Does tensor.register_post_accumulate_grad_hook() always fire once, or multiple times?

I’m looking at pytorch/torch/_tensor.py at v2.6.0 · pytorch/pytorch · GitHub

Is this a guarantee that the hook will only be called once per parameter per backward pass? Even if I’m training something like an RNN where the grad is going to be accumulated multiple times? Or is that not what it’s saying? I’m not able to understand it from the docs or blog post.

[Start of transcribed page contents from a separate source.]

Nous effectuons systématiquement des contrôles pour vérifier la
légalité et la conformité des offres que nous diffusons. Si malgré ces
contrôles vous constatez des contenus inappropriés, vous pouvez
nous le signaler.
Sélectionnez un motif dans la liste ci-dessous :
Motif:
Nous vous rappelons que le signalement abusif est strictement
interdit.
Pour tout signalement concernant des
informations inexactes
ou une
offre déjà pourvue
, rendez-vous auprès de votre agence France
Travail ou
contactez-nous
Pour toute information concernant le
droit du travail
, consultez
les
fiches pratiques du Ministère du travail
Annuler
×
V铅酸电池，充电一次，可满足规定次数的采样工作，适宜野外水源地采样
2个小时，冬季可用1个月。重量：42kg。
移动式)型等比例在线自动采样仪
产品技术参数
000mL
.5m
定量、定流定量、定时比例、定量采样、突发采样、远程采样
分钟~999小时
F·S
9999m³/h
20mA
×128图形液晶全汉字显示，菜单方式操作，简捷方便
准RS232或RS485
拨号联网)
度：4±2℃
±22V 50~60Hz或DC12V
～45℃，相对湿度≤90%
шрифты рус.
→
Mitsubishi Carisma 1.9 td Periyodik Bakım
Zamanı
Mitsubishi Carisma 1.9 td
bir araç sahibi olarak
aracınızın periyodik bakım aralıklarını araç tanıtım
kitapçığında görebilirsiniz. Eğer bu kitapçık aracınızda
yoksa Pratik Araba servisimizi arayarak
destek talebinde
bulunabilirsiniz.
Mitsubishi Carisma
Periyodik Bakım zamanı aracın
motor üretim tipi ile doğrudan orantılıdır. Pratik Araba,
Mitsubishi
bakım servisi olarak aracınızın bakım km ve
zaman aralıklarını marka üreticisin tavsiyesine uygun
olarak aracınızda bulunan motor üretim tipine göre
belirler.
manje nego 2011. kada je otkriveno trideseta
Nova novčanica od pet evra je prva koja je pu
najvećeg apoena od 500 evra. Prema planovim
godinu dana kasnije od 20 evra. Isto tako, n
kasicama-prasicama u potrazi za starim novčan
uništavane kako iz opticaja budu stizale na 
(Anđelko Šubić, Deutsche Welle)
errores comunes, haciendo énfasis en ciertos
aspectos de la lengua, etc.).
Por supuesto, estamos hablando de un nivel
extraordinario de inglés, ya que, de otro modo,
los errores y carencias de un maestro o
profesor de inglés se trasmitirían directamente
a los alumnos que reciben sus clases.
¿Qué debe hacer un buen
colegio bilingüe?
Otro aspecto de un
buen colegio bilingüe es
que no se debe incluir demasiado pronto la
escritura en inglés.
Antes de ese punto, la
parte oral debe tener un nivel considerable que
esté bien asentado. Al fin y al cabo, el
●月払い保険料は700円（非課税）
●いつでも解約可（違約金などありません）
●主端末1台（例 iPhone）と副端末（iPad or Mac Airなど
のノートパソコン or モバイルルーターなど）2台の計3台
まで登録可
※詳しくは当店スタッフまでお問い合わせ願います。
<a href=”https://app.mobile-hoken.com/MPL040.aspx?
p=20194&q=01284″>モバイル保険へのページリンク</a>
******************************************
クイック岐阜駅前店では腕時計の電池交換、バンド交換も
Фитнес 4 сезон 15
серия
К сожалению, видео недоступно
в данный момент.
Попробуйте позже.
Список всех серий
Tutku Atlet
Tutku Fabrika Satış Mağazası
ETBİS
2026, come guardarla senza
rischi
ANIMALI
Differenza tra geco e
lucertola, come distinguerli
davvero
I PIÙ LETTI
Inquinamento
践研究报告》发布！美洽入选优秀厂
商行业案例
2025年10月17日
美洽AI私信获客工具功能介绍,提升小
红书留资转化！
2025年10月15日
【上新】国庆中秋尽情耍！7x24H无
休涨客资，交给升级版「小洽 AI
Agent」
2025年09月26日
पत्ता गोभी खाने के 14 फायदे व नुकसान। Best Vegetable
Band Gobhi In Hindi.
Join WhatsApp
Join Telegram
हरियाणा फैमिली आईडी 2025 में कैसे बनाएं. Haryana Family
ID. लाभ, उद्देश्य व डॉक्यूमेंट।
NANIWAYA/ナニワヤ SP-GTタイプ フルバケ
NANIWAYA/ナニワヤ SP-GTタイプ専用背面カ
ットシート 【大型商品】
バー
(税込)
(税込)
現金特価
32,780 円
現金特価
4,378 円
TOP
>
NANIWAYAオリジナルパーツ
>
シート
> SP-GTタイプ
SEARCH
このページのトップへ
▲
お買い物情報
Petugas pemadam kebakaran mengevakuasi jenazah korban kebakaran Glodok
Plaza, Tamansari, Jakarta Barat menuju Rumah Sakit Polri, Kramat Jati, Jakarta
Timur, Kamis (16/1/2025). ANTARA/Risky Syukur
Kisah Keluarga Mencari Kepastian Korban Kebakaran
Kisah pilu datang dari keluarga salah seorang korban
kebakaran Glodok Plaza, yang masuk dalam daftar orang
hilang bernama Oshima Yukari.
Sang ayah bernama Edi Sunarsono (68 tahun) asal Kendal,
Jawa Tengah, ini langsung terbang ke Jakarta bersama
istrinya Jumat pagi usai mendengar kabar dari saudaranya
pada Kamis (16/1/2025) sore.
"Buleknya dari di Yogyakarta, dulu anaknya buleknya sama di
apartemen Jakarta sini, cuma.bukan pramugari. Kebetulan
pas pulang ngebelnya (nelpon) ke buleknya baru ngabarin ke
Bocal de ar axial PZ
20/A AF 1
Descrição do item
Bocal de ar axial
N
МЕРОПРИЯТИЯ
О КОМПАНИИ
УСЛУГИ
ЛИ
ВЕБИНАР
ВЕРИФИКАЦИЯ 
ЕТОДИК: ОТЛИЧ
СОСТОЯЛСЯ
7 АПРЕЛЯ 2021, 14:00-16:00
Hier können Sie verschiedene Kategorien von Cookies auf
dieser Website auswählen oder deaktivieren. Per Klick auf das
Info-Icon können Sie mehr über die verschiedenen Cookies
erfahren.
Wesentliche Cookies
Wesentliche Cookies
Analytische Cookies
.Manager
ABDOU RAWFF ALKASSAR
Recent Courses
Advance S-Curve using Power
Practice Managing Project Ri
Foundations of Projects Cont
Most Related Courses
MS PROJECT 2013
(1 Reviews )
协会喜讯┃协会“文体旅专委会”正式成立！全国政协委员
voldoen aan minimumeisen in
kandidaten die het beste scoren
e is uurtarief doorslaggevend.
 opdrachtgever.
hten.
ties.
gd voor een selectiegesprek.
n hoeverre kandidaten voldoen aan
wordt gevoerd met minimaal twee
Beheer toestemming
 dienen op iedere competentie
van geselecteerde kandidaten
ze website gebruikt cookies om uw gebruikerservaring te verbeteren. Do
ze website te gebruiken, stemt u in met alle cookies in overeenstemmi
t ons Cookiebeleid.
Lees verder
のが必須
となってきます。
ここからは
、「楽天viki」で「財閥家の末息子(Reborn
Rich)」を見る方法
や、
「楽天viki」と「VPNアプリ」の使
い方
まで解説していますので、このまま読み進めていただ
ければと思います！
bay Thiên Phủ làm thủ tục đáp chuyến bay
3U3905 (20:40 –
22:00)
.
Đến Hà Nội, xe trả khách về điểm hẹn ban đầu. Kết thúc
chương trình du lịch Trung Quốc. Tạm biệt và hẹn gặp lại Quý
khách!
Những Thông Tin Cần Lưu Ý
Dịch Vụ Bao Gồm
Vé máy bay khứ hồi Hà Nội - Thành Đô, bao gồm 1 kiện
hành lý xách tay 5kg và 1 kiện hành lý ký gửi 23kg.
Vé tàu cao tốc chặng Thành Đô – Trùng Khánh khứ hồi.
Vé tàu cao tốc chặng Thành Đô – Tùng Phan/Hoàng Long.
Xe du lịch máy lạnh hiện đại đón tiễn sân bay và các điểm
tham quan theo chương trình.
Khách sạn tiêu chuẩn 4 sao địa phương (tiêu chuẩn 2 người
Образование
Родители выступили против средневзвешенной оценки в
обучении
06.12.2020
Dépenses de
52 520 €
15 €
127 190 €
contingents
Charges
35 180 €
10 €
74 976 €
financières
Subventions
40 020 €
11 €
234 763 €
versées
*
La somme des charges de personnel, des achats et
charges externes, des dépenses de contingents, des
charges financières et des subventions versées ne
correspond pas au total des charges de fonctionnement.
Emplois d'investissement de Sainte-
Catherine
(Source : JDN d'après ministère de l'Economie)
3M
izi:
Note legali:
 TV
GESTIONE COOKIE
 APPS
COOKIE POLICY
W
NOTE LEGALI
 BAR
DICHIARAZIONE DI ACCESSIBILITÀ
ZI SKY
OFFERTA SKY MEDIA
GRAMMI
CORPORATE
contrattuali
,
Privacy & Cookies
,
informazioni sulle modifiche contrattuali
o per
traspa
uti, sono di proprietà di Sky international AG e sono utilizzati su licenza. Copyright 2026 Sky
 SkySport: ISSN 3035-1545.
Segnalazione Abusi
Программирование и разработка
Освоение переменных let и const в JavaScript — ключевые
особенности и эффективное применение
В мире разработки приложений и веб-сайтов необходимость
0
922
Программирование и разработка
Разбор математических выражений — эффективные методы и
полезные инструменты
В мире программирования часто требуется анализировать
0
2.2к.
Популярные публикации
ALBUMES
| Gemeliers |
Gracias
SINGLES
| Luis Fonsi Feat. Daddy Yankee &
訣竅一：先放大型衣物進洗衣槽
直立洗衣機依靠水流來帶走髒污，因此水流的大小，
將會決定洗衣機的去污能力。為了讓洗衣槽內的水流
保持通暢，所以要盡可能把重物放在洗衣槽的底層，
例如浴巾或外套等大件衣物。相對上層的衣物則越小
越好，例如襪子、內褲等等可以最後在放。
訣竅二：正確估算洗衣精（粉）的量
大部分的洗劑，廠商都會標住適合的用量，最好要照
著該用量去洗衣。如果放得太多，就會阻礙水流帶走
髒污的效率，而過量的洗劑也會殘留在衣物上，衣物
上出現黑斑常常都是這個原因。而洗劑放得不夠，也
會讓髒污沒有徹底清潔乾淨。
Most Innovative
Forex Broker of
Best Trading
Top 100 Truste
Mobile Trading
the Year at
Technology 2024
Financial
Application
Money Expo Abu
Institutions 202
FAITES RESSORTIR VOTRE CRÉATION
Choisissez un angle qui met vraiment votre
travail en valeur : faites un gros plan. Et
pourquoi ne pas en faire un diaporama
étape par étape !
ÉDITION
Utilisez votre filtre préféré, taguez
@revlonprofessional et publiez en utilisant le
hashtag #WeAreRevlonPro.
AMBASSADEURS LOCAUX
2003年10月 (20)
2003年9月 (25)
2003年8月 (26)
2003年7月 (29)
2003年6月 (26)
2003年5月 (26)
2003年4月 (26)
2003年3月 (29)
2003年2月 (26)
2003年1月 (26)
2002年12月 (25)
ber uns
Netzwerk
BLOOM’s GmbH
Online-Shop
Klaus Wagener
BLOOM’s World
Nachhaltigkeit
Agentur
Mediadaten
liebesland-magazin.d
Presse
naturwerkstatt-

My specific use case is an optimizer that calls register_post_accumulate_grad_hook on the parameters you pass into it. I’m using fsdp2’s CPUOffloadPolicy, so they’re already on the CPU. Then I get the tensor data, do the optimizer step in C++,

This is all implemented here:

Emperically it works, but optimizers are probably tolerant to this sort of thing, and I’d like to gain a better understanding of what the autograd engine does before it fires the hooks. If it’s “Ah, I have no more references to this tensor in my graph, let’s fire the hook” or if it’s more naive.

(Already answered elsewhere, but for posterity)
Yes, the post accumulate grad hook should only fire once if a single backward call is made. If a tensor is used multiple times during forward, accumulation happens to a temporary buffer before it is applied to the .grad field, which may involve another accumulation if the .grad field is already populated.